Supporting Athletes: How Parents and Coaches Can Reinforce Healthy Cueing

Athletes do not develop mental skills in isolation. Parents, coaches, trainers, and supportive adults play a large role in shaping the environment. Encouraging athletes to create their own cueing plans can make competition less unpredictable and more controllable. When coaches use the same cues consistently in practice and meets, it reinforces their effectiveness. A swimmer who hears “long” or “smooth” every day in training will find those cues more powerful in competition.

Support staff can also model calm and neutral language. Emotional reactions, especially right after a performance, can overwhelm an athlete’s own reflection process. The athlete needs space to apply their own reflection framework before receiving external feedback. When athletes and supporters speak a shared language of cues and reflection, the communication becomes more efficient and the athlete grows faster.

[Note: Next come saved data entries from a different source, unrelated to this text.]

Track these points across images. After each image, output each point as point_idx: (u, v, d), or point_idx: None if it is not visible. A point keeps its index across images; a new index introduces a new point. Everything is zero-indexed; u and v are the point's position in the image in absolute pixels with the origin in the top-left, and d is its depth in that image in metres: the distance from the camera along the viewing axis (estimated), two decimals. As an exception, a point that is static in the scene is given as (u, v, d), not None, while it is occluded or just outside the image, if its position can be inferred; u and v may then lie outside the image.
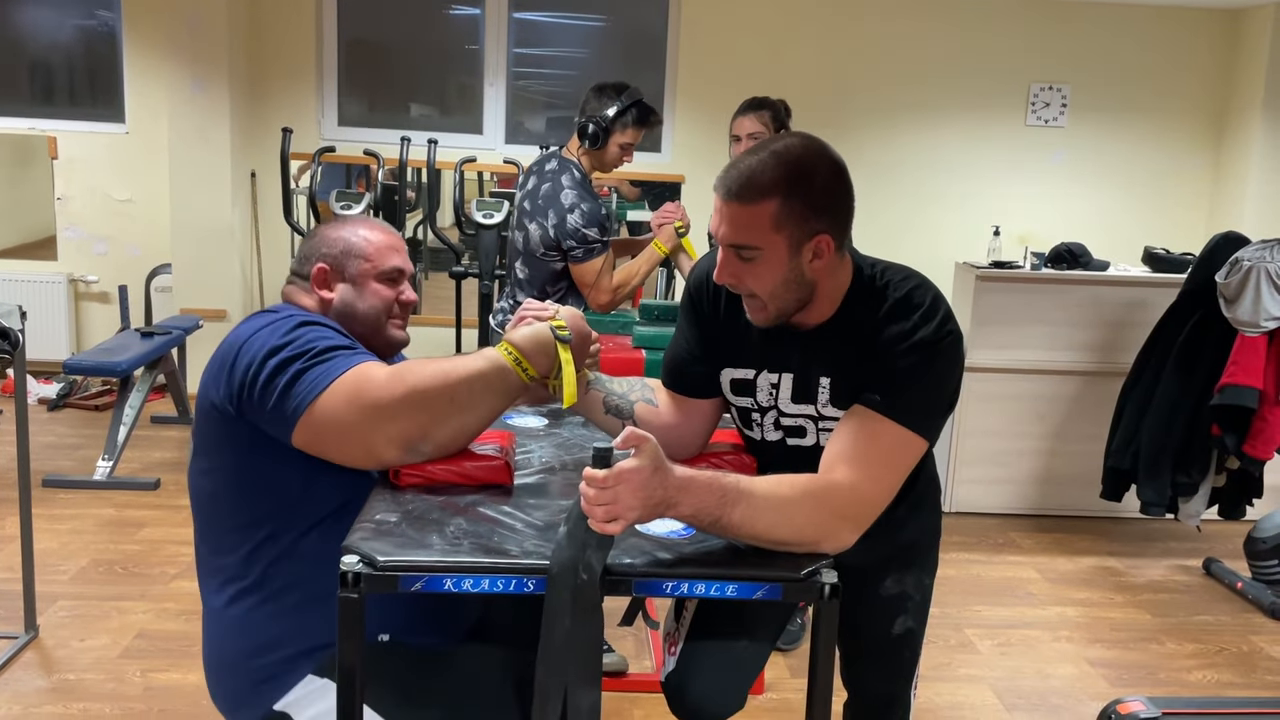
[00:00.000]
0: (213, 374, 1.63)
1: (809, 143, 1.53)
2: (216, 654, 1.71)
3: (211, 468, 1.66)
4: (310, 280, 1.79)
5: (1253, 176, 5.85)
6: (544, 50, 6.15)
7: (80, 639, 3.06)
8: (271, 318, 1.66)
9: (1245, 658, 3.32)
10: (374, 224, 1.86)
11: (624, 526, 1.31)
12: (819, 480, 1.49)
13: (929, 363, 1.53)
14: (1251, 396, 3.48)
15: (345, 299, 1.78)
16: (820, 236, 1.50)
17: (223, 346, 1.65)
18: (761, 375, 1.66)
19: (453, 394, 1.56)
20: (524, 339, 1.65)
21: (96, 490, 4.28)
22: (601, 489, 1.30)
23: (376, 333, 1.80)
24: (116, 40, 5.79)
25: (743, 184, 1.49)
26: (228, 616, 1.66)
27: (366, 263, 1.79)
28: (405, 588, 1.32)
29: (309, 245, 1.83)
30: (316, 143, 5.73)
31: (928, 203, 5.94)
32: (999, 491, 4.50)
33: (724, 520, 1.38)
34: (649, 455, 1.32)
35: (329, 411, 1.51)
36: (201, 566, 1.72)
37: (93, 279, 5.90)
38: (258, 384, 1.55)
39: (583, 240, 2.92)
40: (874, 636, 1.80)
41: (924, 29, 5.91)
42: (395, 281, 1.82)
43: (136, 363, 4.52)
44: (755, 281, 1.53)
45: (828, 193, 1.51)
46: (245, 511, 1.63)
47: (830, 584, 1.35)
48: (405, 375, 1.55)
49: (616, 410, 1.73)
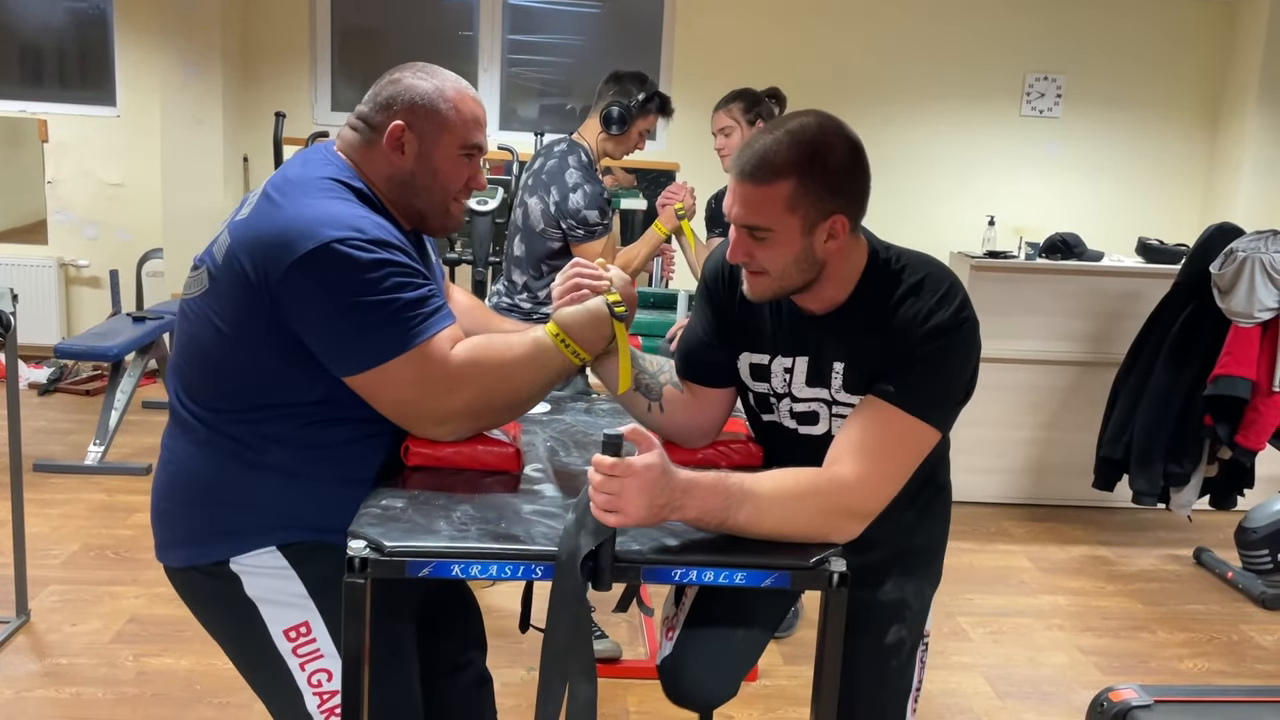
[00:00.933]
0: (257, 238, 1.46)
1: (824, 121, 1.50)
2: (182, 486, 1.59)
3: (219, 317, 1.52)
4: (384, 136, 1.58)
5: (1247, 167, 5.87)
6: (538, 37, 6.12)
7: (72, 624, 3.05)
8: (346, 214, 1.47)
9: (1235, 647, 3.34)
10: (465, 86, 1.64)
11: (624, 523, 1.30)
12: (823, 475, 1.48)
13: (944, 350, 1.51)
14: (1245, 387, 3.50)
15: (416, 170, 1.60)
16: (835, 217, 1.48)
17: (284, 213, 1.47)
18: (776, 360, 1.65)
19: (516, 391, 1.55)
20: (576, 319, 1.58)
21: (88, 475, 4.26)
22: (608, 476, 1.29)
23: (437, 212, 1.65)
24: (107, 23, 5.75)
25: (757, 164, 1.46)
26: (205, 458, 1.56)
27: (451, 133, 1.60)
28: (412, 573, 1.31)
29: (389, 91, 1.60)
30: (310, 127, 5.70)
31: (923, 192, 5.94)
32: (992, 480, 4.51)
33: (730, 522, 1.37)
34: (658, 456, 1.32)
35: (391, 380, 1.47)
36: (184, 395, 1.59)
37: (83, 263, 5.86)
38: (315, 315, 1.44)
39: (583, 222, 2.93)
40: (864, 641, 1.73)
41: (920, 18, 5.90)
42: (472, 158, 1.64)
43: (128, 347, 4.50)
44: (768, 261, 1.51)
45: (843, 173, 1.48)
46: (241, 376, 1.53)
47: (839, 573, 1.35)
48: (473, 371, 1.50)
49: (646, 389, 1.70)
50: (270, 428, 1.53)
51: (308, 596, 1.55)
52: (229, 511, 1.56)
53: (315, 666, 1.57)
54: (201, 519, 1.58)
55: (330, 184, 1.53)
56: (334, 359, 1.47)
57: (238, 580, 1.56)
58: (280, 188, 1.53)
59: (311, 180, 1.53)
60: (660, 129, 5.96)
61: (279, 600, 1.56)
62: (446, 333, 1.51)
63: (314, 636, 1.56)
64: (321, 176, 1.54)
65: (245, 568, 1.55)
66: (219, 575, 1.56)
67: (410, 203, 1.62)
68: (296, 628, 1.56)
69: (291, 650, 1.56)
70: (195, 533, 1.58)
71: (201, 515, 1.58)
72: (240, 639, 1.63)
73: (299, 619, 1.56)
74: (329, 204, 1.49)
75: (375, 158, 1.60)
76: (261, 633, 1.57)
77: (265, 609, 1.56)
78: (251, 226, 1.50)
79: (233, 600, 1.57)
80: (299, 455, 1.54)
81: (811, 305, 1.60)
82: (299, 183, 1.53)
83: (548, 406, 1.97)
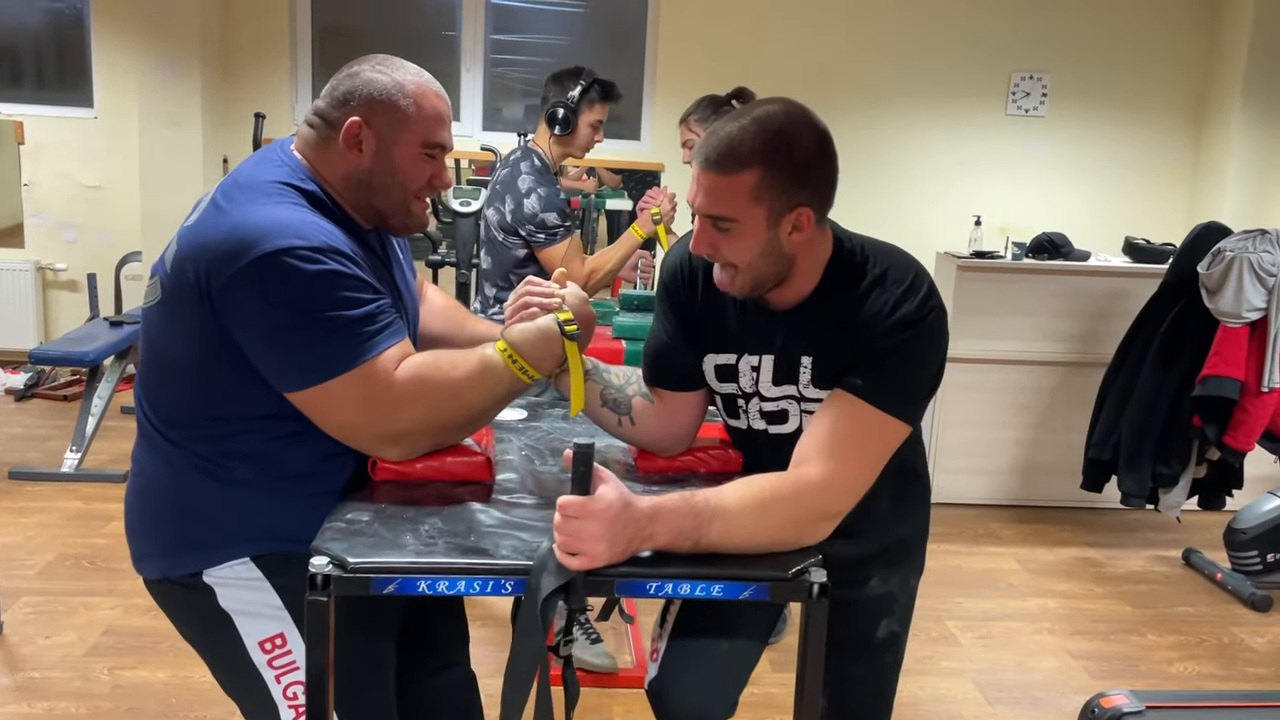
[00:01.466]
0: (201, 246, 1.40)
1: (792, 109, 1.45)
2: (152, 500, 1.55)
3: (171, 327, 1.48)
4: (340, 132, 1.51)
5: (1231, 166, 5.86)
6: (522, 37, 6.07)
7: (46, 636, 2.99)
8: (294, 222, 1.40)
9: (1226, 649, 3.31)
10: (427, 80, 1.56)
11: (586, 565, 1.26)
12: (789, 478, 1.44)
13: (910, 342, 1.47)
14: (1233, 387, 3.47)
15: (374, 169, 1.53)
16: (801, 209, 1.44)
17: (229, 220, 1.41)
18: (743, 359, 1.60)
19: (466, 409, 1.50)
20: (526, 338, 1.54)
21: (64, 482, 4.19)
22: (565, 519, 1.26)
23: (397, 211, 1.57)
24: (84, 23, 5.67)
25: (721, 152, 1.42)
26: (172, 472, 1.52)
27: (411, 130, 1.52)
28: (377, 590, 1.27)
29: (346, 85, 1.52)
30: (290, 128, 5.63)
31: (908, 193, 5.91)
32: (979, 482, 4.48)
33: (703, 541, 1.33)
34: (616, 490, 1.27)
35: (333, 399, 1.42)
36: (148, 407, 1.54)
37: (61, 267, 5.79)
38: (256, 328, 1.39)
39: (541, 225, 2.93)
40: (856, 639, 1.72)
41: (904, 17, 5.87)
42: (434, 157, 1.57)
43: (106, 352, 4.43)
44: (732, 253, 1.47)
45: (810, 163, 1.44)
46: (195, 388, 1.48)
47: (819, 583, 1.31)
48: (419, 390, 1.44)
49: (614, 404, 1.65)
50: (233, 444, 1.49)
51: (283, 608, 1.52)
52: (199, 524, 1.52)
53: (291, 679, 1.53)
54: (172, 532, 1.54)
55: (279, 188, 1.47)
56: (275, 374, 1.43)
57: (211, 592, 1.52)
58: (228, 193, 1.47)
59: (259, 184, 1.47)
60: (644, 128, 5.92)
61: (253, 612, 1.52)
62: (393, 350, 1.45)
63: (289, 648, 1.53)
64: (270, 180, 1.48)
65: (219, 579, 1.52)
66: (193, 587, 1.53)
67: (369, 202, 1.56)
68: (272, 639, 1.53)
69: (267, 662, 1.53)
70: (167, 545, 1.55)
71: (172, 528, 1.54)
72: (216, 651, 1.59)
73: (274, 630, 1.52)
74: (275, 210, 1.43)
75: (332, 156, 1.53)
76: (237, 644, 1.53)
77: (240, 621, 1.53)
78: (197, 234, 1.44)
79: (207, 612, 1.53)
80: (266, 472, 1.50)
81: (777, 300, 1.55)
82: (246, 187, 1.47)
83: (524, 414, 1.92)
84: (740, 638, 1.76)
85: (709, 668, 1.75)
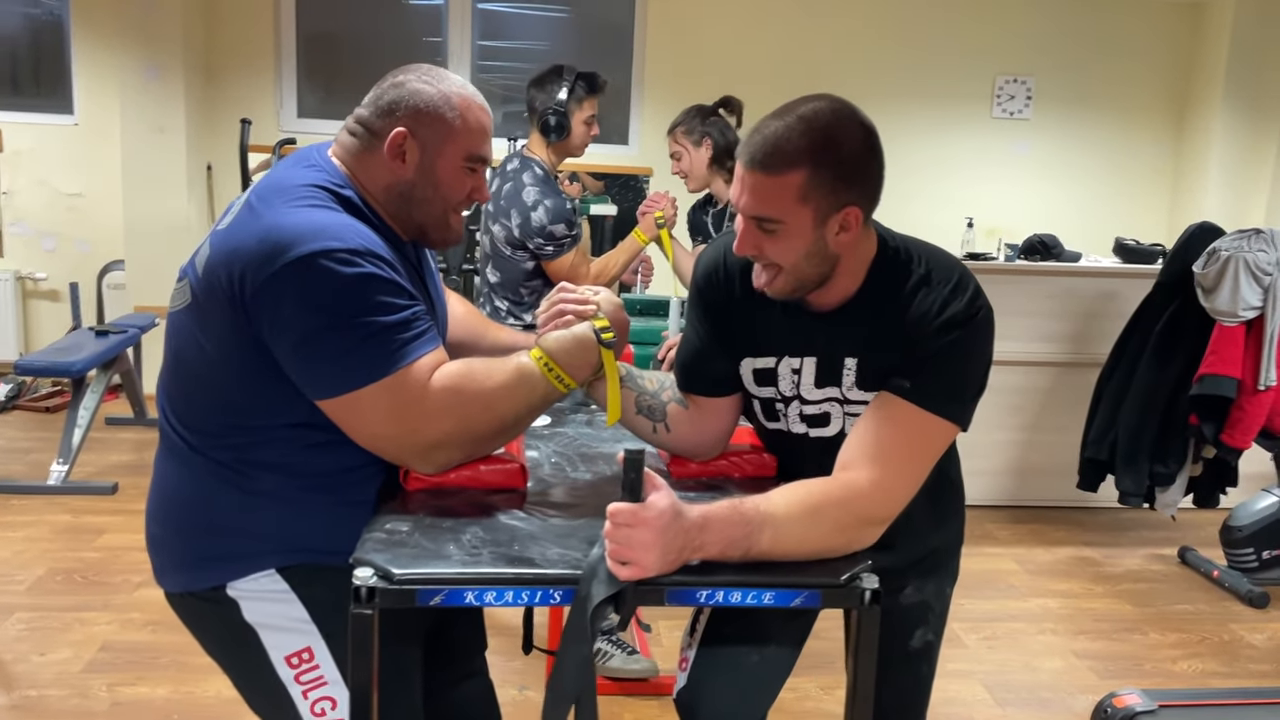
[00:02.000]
0: (235, 250, 1.38)
1: (838, 106, 1.41)
2: (174, 511, 1.52)
3: (200, 332, 1.44)
4: (384, 142, 1.49)
5: (1214, 166, 5.93)
6: (507, 43, 6.04)
7: (41, 653, 2.92)
8: (330, 224, 1.38)
9: (1227, 646, 3.33)
10: (472, 93, 1.54)
11: (637, 575, 1.23)
12: (837, 483, 1.41)
13: (959, 342, 1.44)
14: (1230, 386, 3.50)
15: (417, 180, 1.50)
16: (849, 209, 1.41)
17: (263, 223, 1.38)
18: (783, 362, 1.57)
19: (500, 420, 1.47)
20: (562, 346, 1.51)
21: (51, 496, 4.11)
22: (616, 526, 1.23)
23: (437, 225, 1.55)
24: (64, 29, 5.59)
25: (768, 152, 1.38)
26: (195, 482, 1.48)
27: (455, 143, 1.50)
28: (423, 602, 1.23)
29: (393, 95, 1.50)
30: (275, 134, 5.58)
31: (897, 194, 5.86)
32: (975, 483, 4.43)
33: (754, 550, 1.30)
34: (668, 499, 1.25)
35: (364, 409, 1.39)
36: (171, 414, 1.51)
37: (41, 276, 5.70)
38: (289, 333, 1.35)
39: (550, 238, 2.85)
40: (891, 649, 1.64)
41: (890, 22, 5.90)
42: (475, 171, 1.54)
43: (91, 363, 4.36)
44: (777, 254, 1.43)
45: (858, 162, 1.40)
46: (223, 395, 1.45)
47: (871, 589, 1.29)
48: (452, 401, 1.41)
49: (649, 411, 1.62)
50: (259, 453, 1.45)
51: (310, 621, 1.48)
52: (223, 536, 1.48)
53: (318, 694, 1.49)
54: (195, 545, 1.50)
55: (314, 191, 1.44)
56: (306, 381, 1.39)
57: (236, 605, 1.48)
58: (263, 195, 1.44)
59: (294, 187, 1.44)
60: (632, 132, 5.91)
61: (280, 625, 1.48)
62: (428, 359, 1.41)
63: (317, 663, 1.48)
64: (305, 184, 1.45)
65: (243, 592, 1.48)
66: (217, 600, 1.49)
67: (409, 214, 1.53)
68: (299, 654, 1.48)
69: (294, 677, 1.49)
70: (189, 558, 1.51)
71: (194, 541, 1.50)
72: (241, 665, 1.55)
73: (301, 645, 1.48)
74: (311, 213, 1.40)
75: (374, 165, 1.51)
76: (262, 659, 1.49)
77: (265, 635, 1.49)
78: (231, 237, 1.41)
79: (232, 626, 1.49)
80: (292, 482, 1.46)
81: (819, 301, 1.51)
82: (281, 190, 1.44)
83: (548, 419, 1.90)
84: (772, 646, 1.73)
85: (739, 678, 1.71)
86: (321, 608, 1.47)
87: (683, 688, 1.73)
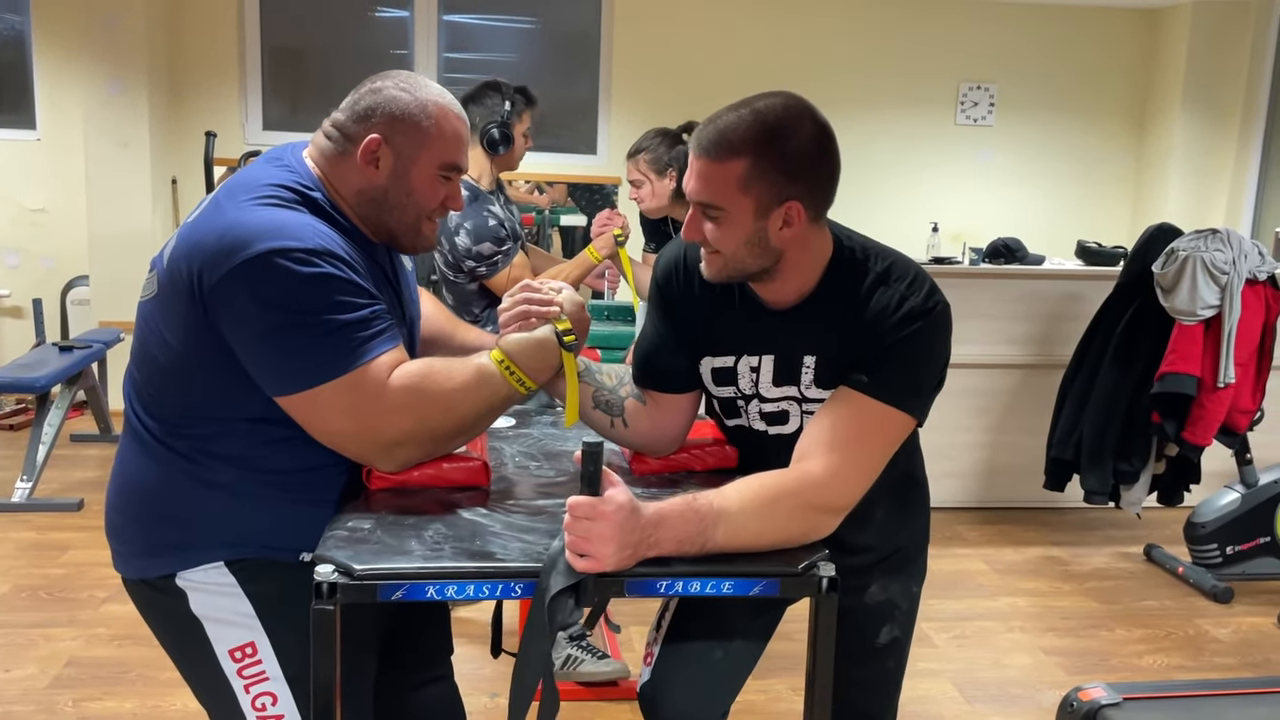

Integrating Mental Cueing Into Daily Training

Mental cueing should be practiced long before race day. Just as swimmers rehearse starts, turns, and pacing strategies, they should rehearse their thoughts. A simple start is to choose one pre-performance phrase, one in-performance cue, and one post-performance reflection routine. Then practice them during training when fatigue sets in or when frustration appears. These are the same conditions under which cueing will matter most.

Over time, athletes begin to trust their thoughts the way they trust their technique. They know what their mind will do under pressure because they trained it. Once cueing becomes a habit, performance becomes more consistent. The athlete is not leaving anything to chance. They have choreographed their thoughts for every phase of competition.

Use Mental Cueing for Consistency and Control

Mental cueing is one of the simplest and most powerful mental skills an athlete can develop. Before competition, it builds confidence and direction. During performance, it focuses attention and blocks unnecessary distractions. After performance, it guides reflection in a way that builds growth instead of doubt. Whether an athlete is standing behind the blocks, pushing through the middle of a race, or reviewing the results afterward, cueing provides stability and structure.

Athletes perform best when their minds are rehearsed, not reactive. By choreographing thoughts before, during, and after performance, they create the mental consistency that high-level success demands. Swimming illustrates this process clearly, but the principles reach far beyond the pool. Every athlete, in every sport, benefits from choosing their thoughts with the same intention they use to train their physical skills.